(Material provided Opens)
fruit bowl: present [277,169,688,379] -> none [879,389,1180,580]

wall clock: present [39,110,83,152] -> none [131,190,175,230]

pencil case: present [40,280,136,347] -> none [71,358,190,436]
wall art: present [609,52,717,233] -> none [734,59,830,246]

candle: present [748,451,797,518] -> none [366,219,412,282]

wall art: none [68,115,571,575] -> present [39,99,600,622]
(Material provided Closes)
» Task to complete
Repeat all of the data exactly. Include every line.

» Response to this exercise
fruit bowl: present [277,169,688,379] -> none [879,389,1180,580]

wall clock: present [39,110,83,152] -> none [131,190,175,230]

pencil case: present [40,280,136,347] -> none [71,358,190,436]
wall art: present [609,52,717,233] -> none [734,59,830,246]

candle: present [748,451,797,518] -> none [366,219,412,282]

wall art: none [68,115,571,575] -> present [39,99,600,622]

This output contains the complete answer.